Dès lors que les congés payés entrent dans le compte épargne temps pour la valeur de l'indemnité de congés calculée selon la méthode la plus favorable au salarié, en application des articles L3141-24 à L3141-27 du code du travail, et qu'en l'absence de compte épargne temps, les jours de congés investis dans le plan d'épargne pour la retraite collectif le sont également pour la valeur de l'indemnité de congés calculée selon la méthode la plus favorable au salarié en application des mêmes dispositions, la valorisation des droits compte épargne temps versés sur le PERCO telle que prévue par l'accord collectif compte-épargne temps est moins favorable au salarié que la loi et le règlement, de sorte que la demande de régularisation formée par M. [R] est justifiée.

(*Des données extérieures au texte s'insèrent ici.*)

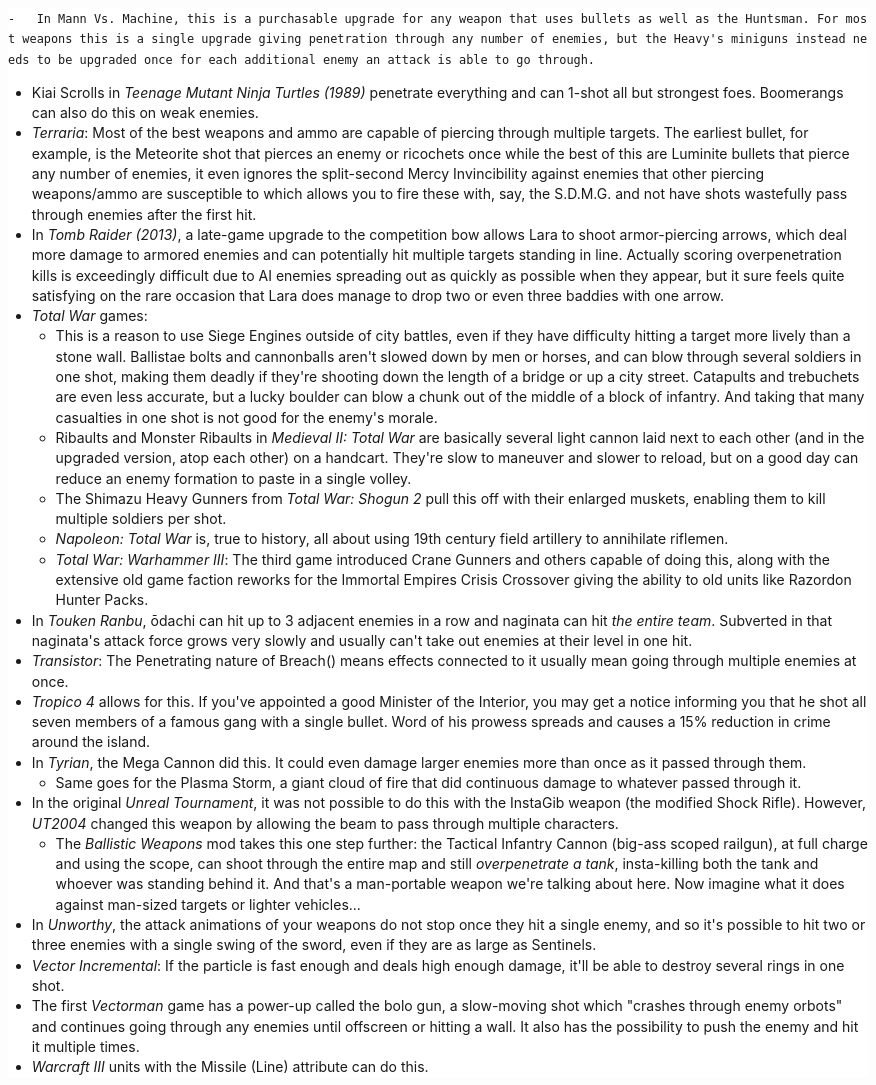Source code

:     -   In Mann Vs. Machine, this is a purchasable upgrade for any weapon that uses bullets as well as the Huntsman. For most weapons this is a single upgrade giving penetration through any number of enemies, but the Heavy's miniguns instead needs to be upgraded once for each additional enemy an attack is able to go through.
-   Kiai Scrolls in _Teenage Mutant Ninja Turtles (1989)_ penetrate everything and can 1-shot all but strongest foes. Boomerangs can also do this on weak enemies.
-   _Terraria_: Most of the best weapons and ammo are capable of piercing through multiple targets. The earliest bullet, for example, is the Meteorite shot that pierces an enemy or ricochets once while the best of this are Luminite bullets that pierce any number of enemies, it even ignores the split-second Mercy Invincibility against enemies that other piercing weapons/ammo are susceptible to which allows you to fire these with, say, the S.D.M.G. and not have shots wastefully pass through enemies after the first hit.
-   In _Tomb Raider (2013)_, a late-game upgrade to the competition bow allows Lara to shoot armor-piercing arrows, which deal more damage to armored enemies and can potentially hit multiple targets standing in line. Actually scoring overpenetration kills is exceedingly difficult due to AI enemies spreading out as quickly as possible when they appear, but it sure feels quite satisfying on the rare occasion that Lara does manage to drop two or even three baddies with one arrow.
-   _Total War_ games:
    -   This is a reason to use Siege Engines outside of city battles, even if they have difficulty hitting a target more lively than a stone wall. Ballistae bolts and cannonballs aren't slowed down by men or horses, and can blow through several soldiers in one shot, making them deadly if they're shooting down the length of a bridge or up a city street. Catapults and trebuchets are even less accurate, but a lucky boulder can blow a chunk out of the middle of a block of infantry. And taking that many casualties in one shot is not good for the enemy's morale.
    -   Ribaults and Monster Ribaults in _Medieval II: Total War_ are basically several light cannon laid next to each other (and in the upgraded version, atop each other) on a handcart. They're slow to maneuver and slower to reload, but on a good day can reduce an enemy formation to paste in a single volley.
    -   The Shimazu Heavy Gunners from _Total War: Shogun 2_ pull this off with their enlarged muskets, enabling them to kill multiple soldiers per shot.
    -   _Napoleon: Total War_ is, true to history, all about using 19th century field artillery to annihilate riflemen.
    -   _Total War: Warhammer III_: The third game introduced Crane Gunners and others capable of doing this, along with the extensive old game faction reworks for the Immortal Empires Crisis Crossover giving the ability to old units like Razordon Hunter Packs.
-   In _Touken Ranbu_, ōdachi can hit up to 3 adjacent enemies in a row and naginata can hit _the entire team_. Subverted in that naginata's attack force grows very slowly and usually can't take out enemies at their level in one hit.
-   _Transistor_: The Penetrating nature of Breach() means effects connected to it usually mean going through multiple enemies at once.
-   _Tropico 4_ allows for this. If you've appointed a good Minister of the Interior, you may get a notice informing you that he shot all seven members of a famous gang with a single bullet. Word of his prowess spreads and causes a 15% reduction in crime around the island.
-   In _Tyrian_, the Mega Cannon did this. It could even damage larger enemies more than once as it passed through them.
    -   Same goes for the Plasma Storm, a giant cloud of fire that did continuous damage to whatever passed through it.
-   In the original _Unreal Tournament_, it was not possible to do this with the InstaGib weapon (the modified Shock Rifle). However, _UT2004_ changed this weapon by allowing the beam to pass through multiple characters.
    -   The _Ballistic Weapons_ mod takes this one step further: the Tactical Infantry Cannon (big-ass scoped railgun), at full charge and using the scope, can shoot through the entire map and still _overpenetrate a tank_, insta-killing both the tank and whoever was standing behind it. And that's a man-portable weapon we're talking about here. Now imagine what it does against man-sized targets or lighter vehicles...
-   In _Unworthy_, the attack animations of your weapons do not stop once they hit a single enemy, and so it's possible to hit two or three enemies with a single swing of the sword, even if they are as large as Sentinels.
-   _Vector Incremental_: If the particle is fast enough and deals high enough damage, it'll be able to destroy several rings in one shot.
-   The first _Vectorman_ game has a power-up called the bolo gun, a slow-moving shot which "crashes through enemy orbots" and continues going through any enemies until offscreen or hitting a wall. It also has the possibility to push the enemy and hit it multiple times.
-   _Warcraft III_ units with the Missile (Line) attribute can do this.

Il y a lieu en conséquence de condamner la société ADECCO GROUPE FRANCE à payer au salarié la somme de 1 260,96 euros à titre de complément de valorisation des jours de congés affectés au PERCO, le jugement étant infirmé en ce qu'il a rejeté ce chef de demande.
Les moyens de défense invoqués par l'employeur pour s'opposer aux demandes ont été accueillis par les premiers juges.
Leur caractère abusif n'est pas démontré.
En l'absence de faute commise par la société dans le cadre du présent litige, la demande de dommages et intérêts doit être rejetée.
La société ADECCO GROUPE FRANCE, partie perdante, doit être condamnée aux dépens de première instance et d'appel ainsi qu'à payer à M. [R] la somme de 2 500 euros sur le fondement de l'article 700 du code de procédure civile.
PAR CES MOTIFS
Statuant publiquement par arrêt mis à disposition au greffe et contradictoirement :
INFIRME le jugement, sauf en ce qu'il a rejeté la demande de dommages et intérêts
STATUANT à nouveau sur les chefs infirmés
CONDAMNE la société ADECCO GROUPE FRANCE à payer à M. [F] [R] les sommes suivantes :
- 2 985,38 euros à titre de complément d'indemnité de congés payés
- 1 260,96 euros à titre de complément de valorisation des jours de congés affectés au PERCO
CONDAMNE la société ADECCO GROUPE FRANCE aux dépens de première instance et d'appel
CONDAMNE la société ADECCO GROUPE FRANCE à payer à M. [F] [R] la somme de 2500 euros sur le fondement l'article 700 du code de procédure civile.